Malas cosechas
Viñedo rojo - Vincent Willem van Gogh |
A un lado de la carretera en la
salida del pueblo, espero junto a mis compañeros la llegada del autobús
que me llevará lejos de mi país por primera vez.
Es mi primera vez
para un montón de cosas que me
han ocurrido en los últimos tiempos y la mayoría de ellas malas: mi primer despido; entré con dieciocho
años a trabajar en una fábrica y ha sido mi único empleo. La primera vez que he tenido que recurrir al paro. También, la primera vez en pedir ayuda a la familia, con
la consiguiente vergüenza. Por último, hace unos días, la primera vez en recurrir a la ayuda social
para hacer frente a las matrículas del colegio de mis hijos. Ha sido todo un
cúmulo de desgracias que han ido sucediendo en los últimos años. O Tal vez solo
una y el resto, una consecuencia de la misma.
He pasado tiempo mirando atrás,
intentando localizar el motivo de tantos sinsabores, pero no conseguía verlo hasta que Pedro, un compañero
de trabajo, al que no han despedido, me
lo ha señalado.
—El único problema es que eras
fijo, con mucha antigüedad y por eso salías caro a la empresa. Ahora quieren
trabajadores que puedan despedir sin costo. Hay mucha oferta de mano de obra.
Eso es lo que te ha pasado. No es culpa tuya. En realidad no es culpa de nadie,
la crisis.
Tal vez tenga razón, él sólo
llevaba tres meses trabajando en la factoría y a pesar de su poca experiencia,
el mismo día que me dieron el finiquito, a él le renovaron tres meses más.
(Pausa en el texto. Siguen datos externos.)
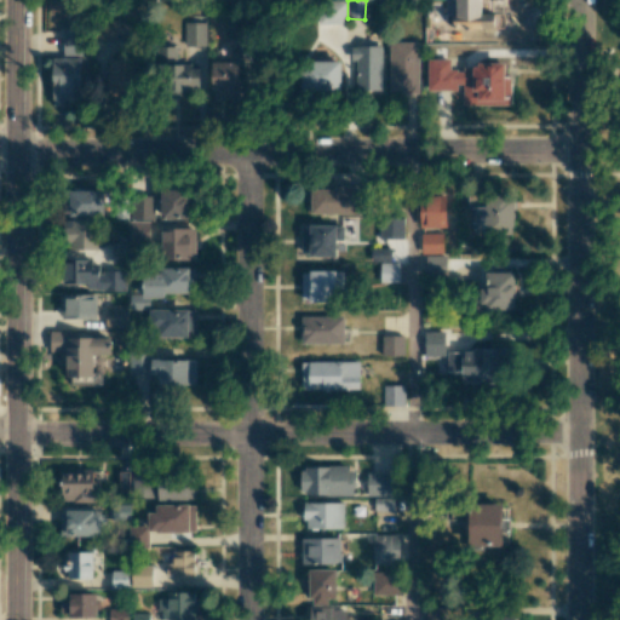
[(345,24),(346,3),(317,3),(316,23),(345,24)]
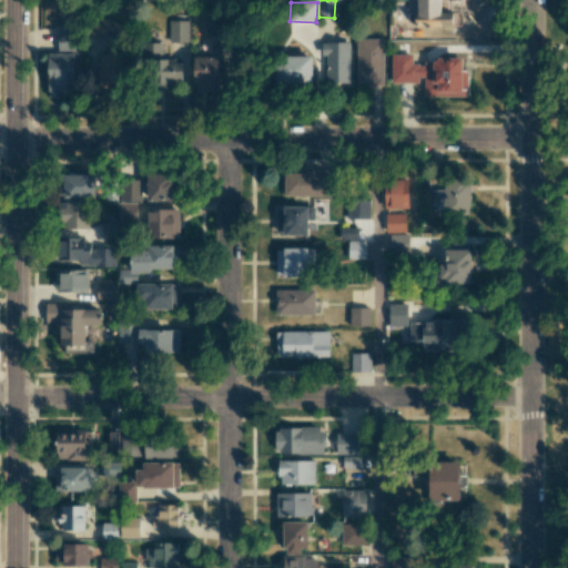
[(219,27),(219,11),(209,12),(210,27),(219,27)]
Hace un par de semana cuando
paseaba por la playa, —lo de ir al bar a tomar unas birras con los colegas, hacía
tiempo que había quedado desterrado del
presupuesto familiar—, mi amigo Juan se me acercó y me habló de la vendimia
francesa y de que estaban buscando
gente.
—Pagan muy bien y con lo que te
traigas podrás hacer frente al recibo de la hipoteca de unos cuantos meses. ¿Te
apuntas?
—¿Qué si me apunto?, ¿tú qué
crees? Aunque haya que ir al mismísimo infierno a cosechar las uvas. Dime qué necesito y adónde hay que ir.
Después de ese día y de mover todo el papeleo, he llegado a este
momento: esperando el autobús que
durante más de 20 horas cruzará la península y me dejará en unos viñedos cerca
de Lyon. Según me dijeron, no debía preocuparme ni del alojamiento ni de la comida.
Todo iba incluido. Aunque después, ya
tarde, me he enterado que me lo descontarán
de la nómina a quince euros diarios, ¡una barbaridad! Hubiera pedido
prestada la tienda de campaña a mi primo Rosendo, que la tiene guardada en el desván desde que se compró la
autocaravana. La comida, lo mismo: un par de bocadillos y me hubiera apañado. Algún compañero me ha dicho
que es la primada de los novatos y que el año que viene seguro que no me pasa. Le
he contestado que el año que viene encontraré trabajo de lo mío. Dicen los que
saben que el país va bien, y no necesitaré irle a recoger la uva a los
franceses.
Ya viene el transporte. La gente
que se va poniendo en fila ante la
puerta. No tienen prisa por subir, ni se nota alegría en ellos. Con este
panorama, empiezo a pensar que los milagros no existen, ni tampoco los duros a pesetas. Estos gabachos nos
sacarán el sueldo en sudor y en lágrimas. Creo que allí se deben derramar
muchas; las mismas que derraman nuestras familias ahora, al despedirnos.
Por fin me toca subir. Mi
compañero de asiento es un sevillano de
los Palacios. No es su primera vez y según me cuenta no será la última.
—¿A qué te dedicabas antes de ir
a cosechar uvas a Francia? —pregunto, más por evitar pensar en lo que dejo que
por curiosidad.
—Era profesor de Filosofía en
la Complutense de Madrid. Eso fue hace mucho tiempo, en la anterior crisis, la
de 1985. Desde entonces estoy dando bandazos. Ya solo me quedan dos años para
jubilarme con una pensión de mierda.
En ese instante me doy cuenta de
que quizás, como le ha pasado a él, esa siembra de desgracias en mi vida terminarán dando cosechas de dolor año tras año hasta que me
llegué la hora de cobrar una pensión de mierda. ¡Y solo tengo cuarenta y cinco años!